Nutrient-allelochemical interactions and generalist insect herbivores: A fitness landscape approach

Background/Question/Methods

Two hypotheses have been proposed to explain diet mixing by generalist herbivores.  The first suggests that mixing provides a mechanism for better matching nutritional needs; the second suggests mixing is a mechanism for reducing detoxification costs, by keeping the intake of any single plant allelochemical low.  Both hypotheses have received support, but importantly these two hypotheses are not mutually exclusive.  To properly understand the benefit of diet mixing, a better appreciation for how nutrients and allelochemicals interact to influence insect herbivore feeding behavior and performance is needed.  In this study we use an integrative nutritional approach (designed within the context of the ‘Geometric Framework’) to study nutrient-allelochemical interactions.
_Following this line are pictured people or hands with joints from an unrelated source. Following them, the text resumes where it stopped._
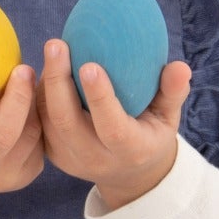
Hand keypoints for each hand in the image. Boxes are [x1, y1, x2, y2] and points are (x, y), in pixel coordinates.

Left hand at [37, 39, 190, 210]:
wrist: (127, 174)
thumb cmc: (151, 134)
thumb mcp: (169, 118)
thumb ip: (173, 92)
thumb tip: (180, 66)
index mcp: (130, 151)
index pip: (112, 127)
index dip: (100, 97)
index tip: (89, 64)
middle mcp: (96, 159)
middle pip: (68, 122)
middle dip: (58, 81)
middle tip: (57, 44)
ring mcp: (70, 160)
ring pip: (48, 121)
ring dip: (45, 84)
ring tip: (52, 50)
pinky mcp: (53, 155)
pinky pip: (39, 123)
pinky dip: (38, 94)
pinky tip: (45, 66)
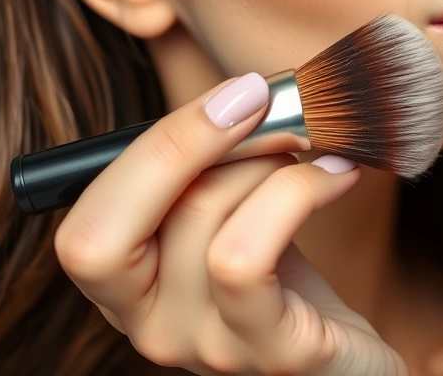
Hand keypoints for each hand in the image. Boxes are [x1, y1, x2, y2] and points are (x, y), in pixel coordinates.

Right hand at [54, 73, 406, 374]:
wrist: (357, 360)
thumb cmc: (294, 284)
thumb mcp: (236, 222)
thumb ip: (211, 173)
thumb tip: (241, 94)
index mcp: (129, 290)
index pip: (84, 224)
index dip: (154, 146)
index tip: (234, 94)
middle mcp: (151, 328)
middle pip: (111, 228)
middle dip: (187, 140)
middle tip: (263, 100)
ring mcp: (208, 348)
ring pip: (199, 221)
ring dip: (263, 162)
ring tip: (311, 151)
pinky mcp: (273, 356)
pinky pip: (248, 259)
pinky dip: (298, 192)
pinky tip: (338, 175)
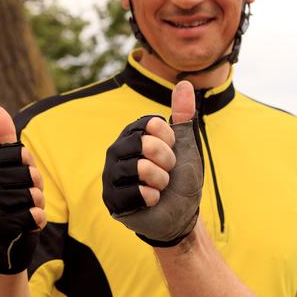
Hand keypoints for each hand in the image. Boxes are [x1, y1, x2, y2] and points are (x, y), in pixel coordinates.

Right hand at [0, 106, 44, 273]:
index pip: (20, 154)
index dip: (26, 165)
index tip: (17, 175)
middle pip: (30, 174)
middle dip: (34, 186)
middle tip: (20, 197)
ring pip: (34, 195)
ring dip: (35, 204)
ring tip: (21, 210)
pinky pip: (33, 215)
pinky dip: (35, 220)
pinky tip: (24, 224)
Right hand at [102, 81, 202, 246]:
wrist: (181, 213)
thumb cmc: (181, 176)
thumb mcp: (185, 144)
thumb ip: (183, 114)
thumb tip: (183, 83)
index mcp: (132, 134)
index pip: (153, 125)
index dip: (170, 141)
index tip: (172, 151)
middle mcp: (116, 151)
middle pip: (146, 145)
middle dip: (167, 161)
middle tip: (168, 171)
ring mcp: (110, 175)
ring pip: (141, 169)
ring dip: (162, 181)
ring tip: (160, 186)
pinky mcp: (111, 200)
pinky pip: (137, 194)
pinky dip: (153, 199)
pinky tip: (152, 201)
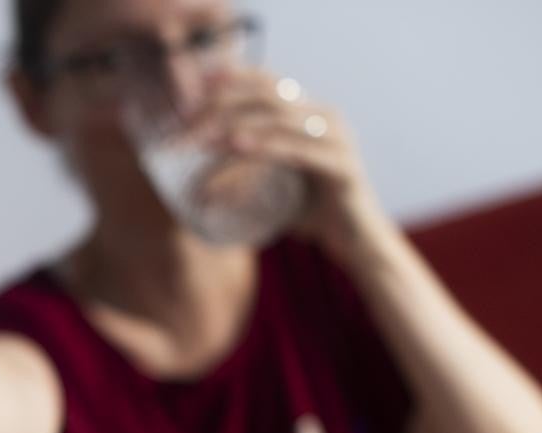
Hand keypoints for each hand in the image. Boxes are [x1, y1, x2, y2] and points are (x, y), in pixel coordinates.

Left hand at [186, 67, 395, 258]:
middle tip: (183, 126)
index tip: (188, 95)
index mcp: (312, 114)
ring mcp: (338, 139)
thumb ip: (243, 180)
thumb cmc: (312, 214)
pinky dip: (264, 146)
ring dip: (233, 125)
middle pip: (268, 95)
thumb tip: (194, 190)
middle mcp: (327, 118)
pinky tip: (236, 146)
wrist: (358, 244)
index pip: (268, 82)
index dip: (229, 81)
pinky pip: (298, 150)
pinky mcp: (343, 167)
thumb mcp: (273, 186)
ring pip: (279, 118)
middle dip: (220, 106)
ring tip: (199, 139)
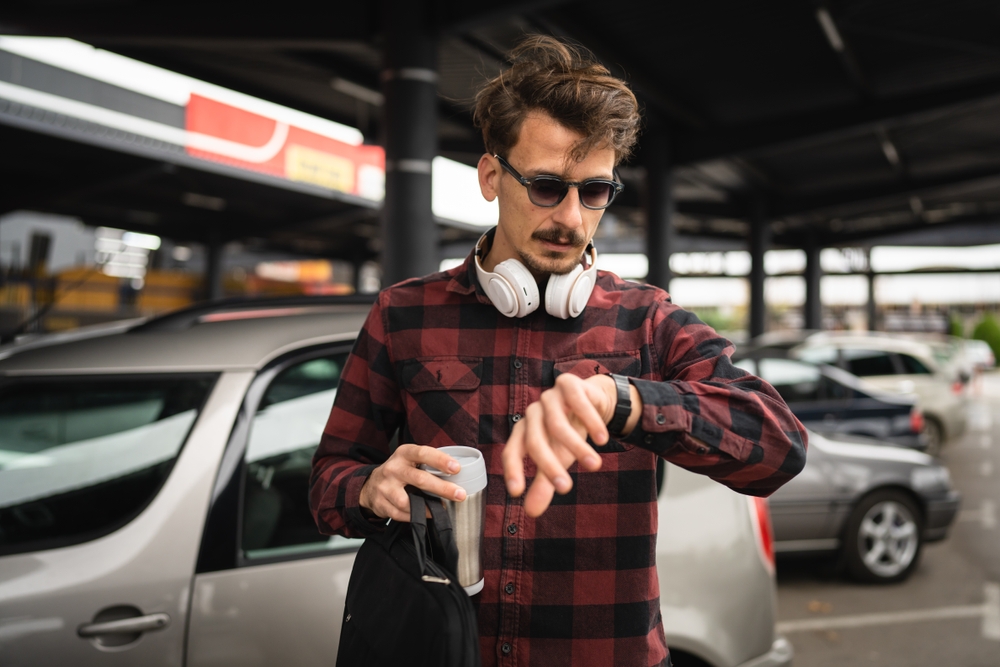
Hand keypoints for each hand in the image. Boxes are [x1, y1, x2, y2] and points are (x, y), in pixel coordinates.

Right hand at [359, 444, 466, 521]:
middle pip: (420, 479)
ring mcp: (385, 487)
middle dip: (442, 488)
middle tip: (460, 494)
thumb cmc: (399, 471)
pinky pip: (401, 514)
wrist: (371, 484)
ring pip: (408, 501)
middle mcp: (393, 469)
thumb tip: (456, 473)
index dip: (440, 460)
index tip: (456, 468)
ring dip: (427, 508)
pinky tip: (425, 514)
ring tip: (440, 509)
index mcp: (404, 454)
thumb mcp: (410, 460)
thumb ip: (427, 464)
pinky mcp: (381, 504)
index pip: (423, 453)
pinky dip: (416, 516)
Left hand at [502, 373, 618, 517]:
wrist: (592, 400)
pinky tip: (602, 438)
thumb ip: (544, 484)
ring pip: (557, 423)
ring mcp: (549, 397)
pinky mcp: (569, 384)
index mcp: (524, 431)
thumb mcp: (559, 459)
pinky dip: (590, 420)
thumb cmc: (569, 433)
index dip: (512, 470)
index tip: (515, 493)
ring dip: (576, 445)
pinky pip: (577, 401)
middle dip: (550, 465)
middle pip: (535, 440)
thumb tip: (531, 513)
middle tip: (566, 488)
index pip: (511, 451)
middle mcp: (533, 413)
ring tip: (594, 465)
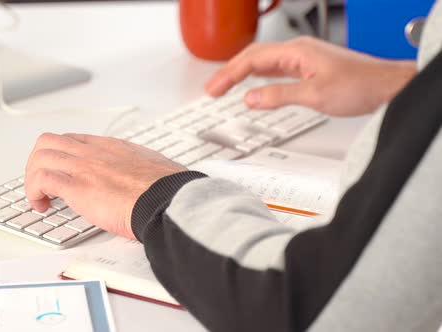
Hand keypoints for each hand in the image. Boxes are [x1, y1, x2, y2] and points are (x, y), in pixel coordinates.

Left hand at [25, 133, 186, 238]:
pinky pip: (40, 180)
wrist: (166, 201)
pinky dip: (33, 192)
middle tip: (43, 183)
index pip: (74, 140)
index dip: (62, 156)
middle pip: (49, 142)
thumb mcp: (154, 168)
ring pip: (39, 156)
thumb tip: (146, 180)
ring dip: (32, 178)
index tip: (63, 172)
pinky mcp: (76, 187)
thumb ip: (141, 170)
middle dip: (39, 162)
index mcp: (112, 147)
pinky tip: (41, 205)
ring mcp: (83, 166)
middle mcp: (94, 152)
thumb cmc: (167, 190)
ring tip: (39, 197)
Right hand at [205, 36, 416, 115]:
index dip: (229, 74)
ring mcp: (303, 59)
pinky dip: (258, 77)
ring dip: (242, 74)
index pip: (252, 60)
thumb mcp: (314, 96)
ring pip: (263, 63)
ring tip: (223, 86)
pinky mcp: (308, 68)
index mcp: (296, 51)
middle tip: (211, 89)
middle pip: (253, 58)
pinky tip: (253, 85)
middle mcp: (298, 51)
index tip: (213, 89)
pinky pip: (275, 69)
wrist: (386, 86)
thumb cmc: (359, 86)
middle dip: (229, 73)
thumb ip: (279, 96)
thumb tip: (250, 99)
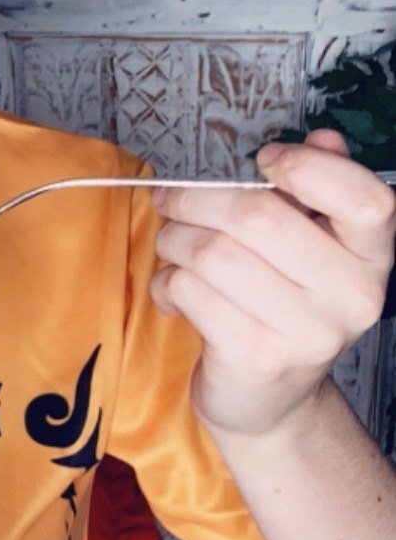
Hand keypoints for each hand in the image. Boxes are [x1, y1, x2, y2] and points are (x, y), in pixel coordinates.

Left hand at [147, 128, 395, 439]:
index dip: (309, 168)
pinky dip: (168, 282)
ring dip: (175, 240)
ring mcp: (306, 333)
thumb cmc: (284, 309)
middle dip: (200, 199)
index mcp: (372, 259)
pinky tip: (173, 289)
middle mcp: (351, 297)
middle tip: (172, 200)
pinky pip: (191, 291)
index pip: (366, 199)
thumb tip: (323, 137)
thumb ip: (318, 192)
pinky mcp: (254, 358)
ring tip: (171, 246)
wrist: (269, 402)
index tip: (265, 160)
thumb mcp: (311, 249)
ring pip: (214, 252)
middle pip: (261, 216)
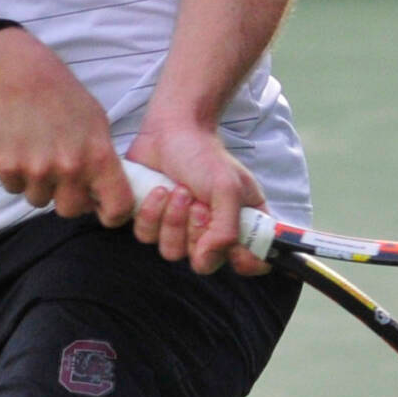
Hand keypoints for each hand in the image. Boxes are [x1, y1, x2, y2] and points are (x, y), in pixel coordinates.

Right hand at [0, 31, 133, 226]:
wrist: (11, 70)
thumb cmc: (55, 90)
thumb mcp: (95, 118)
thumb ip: (101, 156)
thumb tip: (104, 188)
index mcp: (98, 155)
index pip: (118, 207)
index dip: (111, 213)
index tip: (101, 207)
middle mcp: (69, 167)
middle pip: (70, 210)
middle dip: (63, 196)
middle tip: (55, 170)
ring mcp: (35, 169)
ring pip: (37, 199)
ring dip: (35, 183)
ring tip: (32, 149)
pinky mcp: (5, 167)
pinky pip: (12, 187)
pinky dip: (12, 173)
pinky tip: (14, 145)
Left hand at [122, 119, 268, 276]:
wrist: (170, 132)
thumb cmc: (204, 157)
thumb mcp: (227, 189)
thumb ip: (225, 230)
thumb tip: (206, 261)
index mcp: (241, 225)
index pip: (251, 263)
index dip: (244, 262)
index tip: (233, 246)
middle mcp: (212, 234)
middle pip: (204, 263)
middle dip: (197, 230)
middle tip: (198, 201)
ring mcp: (180, 231)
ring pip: (172, 252)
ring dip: (173, 219)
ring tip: (178, 190)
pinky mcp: (152, 223)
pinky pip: (146, 237)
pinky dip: (151, 213)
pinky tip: (159, 190)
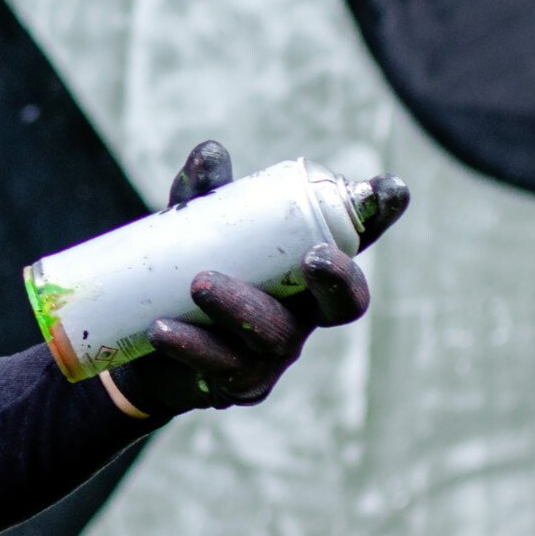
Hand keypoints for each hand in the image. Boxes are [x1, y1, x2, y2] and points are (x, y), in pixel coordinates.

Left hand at [109, 141, 409, 417]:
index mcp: (302, 269)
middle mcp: (302, 311)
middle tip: (314, 258)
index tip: (391, 187)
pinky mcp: (239, 383)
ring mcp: (274, 352)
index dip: (379, 216)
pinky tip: (162, 329)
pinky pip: (222, 365)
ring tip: (199, 282)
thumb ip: (203, 196)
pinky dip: (191, 344)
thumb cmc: (186, 272)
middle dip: (338, 279)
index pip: (350, 241)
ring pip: (274, 333)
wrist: (143, 339)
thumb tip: (212, 153)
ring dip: (240, 306)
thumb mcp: (191, 230)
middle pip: (343, 304)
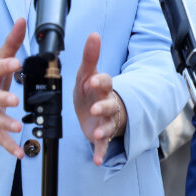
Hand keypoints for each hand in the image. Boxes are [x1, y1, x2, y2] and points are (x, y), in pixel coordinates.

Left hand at [73, 33, 126, 165]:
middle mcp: (107, 103)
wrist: (94, 109)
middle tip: (95, 108)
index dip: (99, 81)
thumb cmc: (90, 90)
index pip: (104, 81)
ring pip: (108, 125)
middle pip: (109, 104)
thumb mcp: (86, 73)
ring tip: (96, 134)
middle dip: (103, 107)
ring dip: (103, 129)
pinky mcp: (101, 135)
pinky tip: (97, 160)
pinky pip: (103, 145)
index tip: (92, 80)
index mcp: (101, 87)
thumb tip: (94, 34)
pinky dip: (100, 152)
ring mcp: (105, 120)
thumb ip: (89, 56)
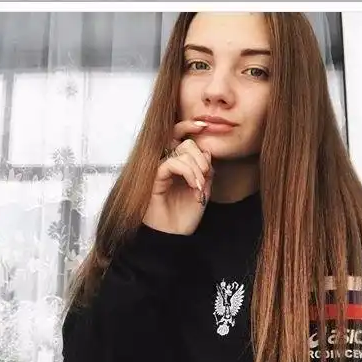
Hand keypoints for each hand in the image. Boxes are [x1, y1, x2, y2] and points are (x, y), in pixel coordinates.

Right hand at [143, 119, 214, 235]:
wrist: (173, 237)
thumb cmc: (184, 217)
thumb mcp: (203, 192)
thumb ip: (206, 172)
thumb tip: (206, 151)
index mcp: (179, 165)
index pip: (184, 137)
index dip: (192, 126)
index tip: (206, 125)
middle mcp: (168, 164)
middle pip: (185, 142)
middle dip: (201, 156)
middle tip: (206, 174)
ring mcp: (160, 170)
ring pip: (182, 151)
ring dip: (198, 168)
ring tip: (200, 186)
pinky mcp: (154, 177)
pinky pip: (172, 163)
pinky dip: (188, 172)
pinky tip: (194, 186)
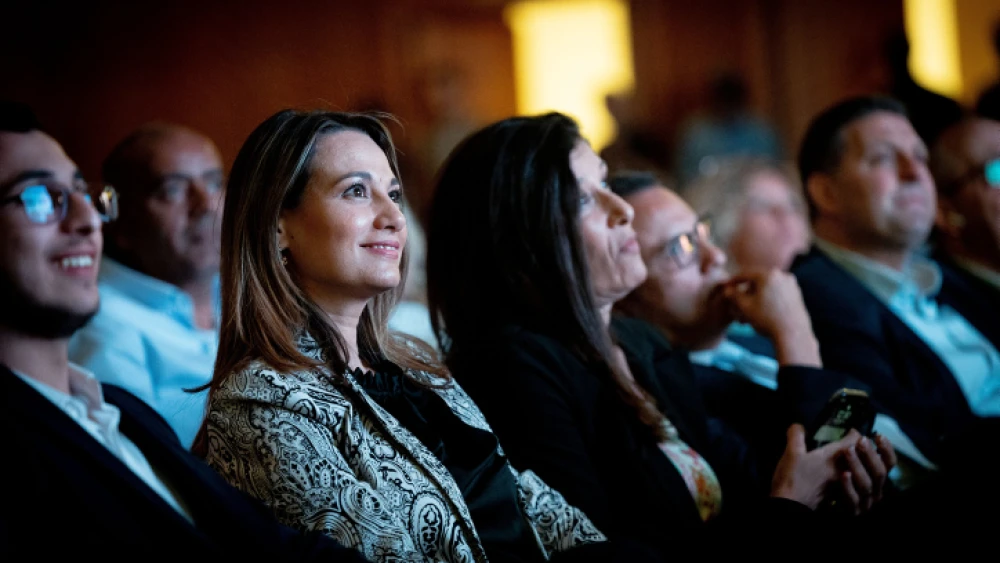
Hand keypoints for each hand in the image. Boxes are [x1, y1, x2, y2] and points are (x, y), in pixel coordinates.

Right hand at [722, 270, 819, 366]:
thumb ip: (734, 295)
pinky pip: (777, 294)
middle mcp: (782, 275)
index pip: (745, 274)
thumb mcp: (745, 307)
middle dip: (745, 295)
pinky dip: (767, 301)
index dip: (733, 281)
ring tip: (747, 316)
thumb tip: (727, 290)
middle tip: (737, 306)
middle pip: (757, 282)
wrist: (793, 334)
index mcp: (768, 274)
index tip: (726, 288)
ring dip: (755, 300)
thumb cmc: (766, 319)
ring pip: (767, 290)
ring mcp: (791, 285)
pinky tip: (761, 314)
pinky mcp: (797, 295)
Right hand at [769, 424, 893, 513]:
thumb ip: (796, 435)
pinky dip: (851, 476)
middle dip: (861, 448)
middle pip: (862, 456)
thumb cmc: (794, 478)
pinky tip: (842, 475)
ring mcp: (842, 484)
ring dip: (859, 463)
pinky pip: (852, 483)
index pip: (854, 441)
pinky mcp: (838, 495)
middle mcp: (843, 469)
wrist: (792, 506)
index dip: (854, 433)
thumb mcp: (791, 453)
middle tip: (856, 442)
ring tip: (851, 458)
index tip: (850, 430)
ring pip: (859, 471)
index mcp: (834, 456)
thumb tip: (798, 426)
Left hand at [836, 433, 896, 512]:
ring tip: (847, 451)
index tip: (878, 436)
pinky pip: (853, 499)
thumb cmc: (831, 478)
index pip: (889, 464)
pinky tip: (843, 474)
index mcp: (875, 476)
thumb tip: (853, 431)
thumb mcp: (839, 460)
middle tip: (861, 441)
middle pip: (880, 473)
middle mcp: (875, 489)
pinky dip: (849, 486)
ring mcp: (865, 502)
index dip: (887, 450)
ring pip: (866, 485)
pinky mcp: (853, 510)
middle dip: (871, 456)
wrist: (815, 501)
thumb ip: (848, 447)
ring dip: (858, 466)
Protein (p) and digestible carbohydrates (c) are two nutrient groups important for insect herbivores, which can also be highly variable in plants.  In this study we reared last instar generalist grasshoppers (Melanoplus differentialis (Orthoptera: Acrididae)) on foods with different protein-carbohydrate ratios and amounts (9 treatments).  We then used Response Surface methods to generate fitness landscape plots for a number of variables (developmental time, mass gain, mortality, lipid content) across our defined nutrient landscape.  Using this data as a reference point, we then added a plant allelochemical (gramine, an alkaloid) to each of our diet at 2 different concentrations (0.5 or 2% dry weight).

Results/Conclusions

Our first analysis, which examined insect response to nutritional variation in the absence of gramine over a range of treatments, showed performance that gradually drops off as foods becoming increasingly unbalanced, and as total nutrient concentrations decline. When gramine was added to these same diets, the fitness landscape plots shifted dramatically, especially as the concentration of gramine added to the food increased. Our results highlight the dynamic nature of the interaction occurring between food nutrient and plant defensive compounds, and demonstrate the value of employing a nutritional-based approach to better understand insect-plant interactions.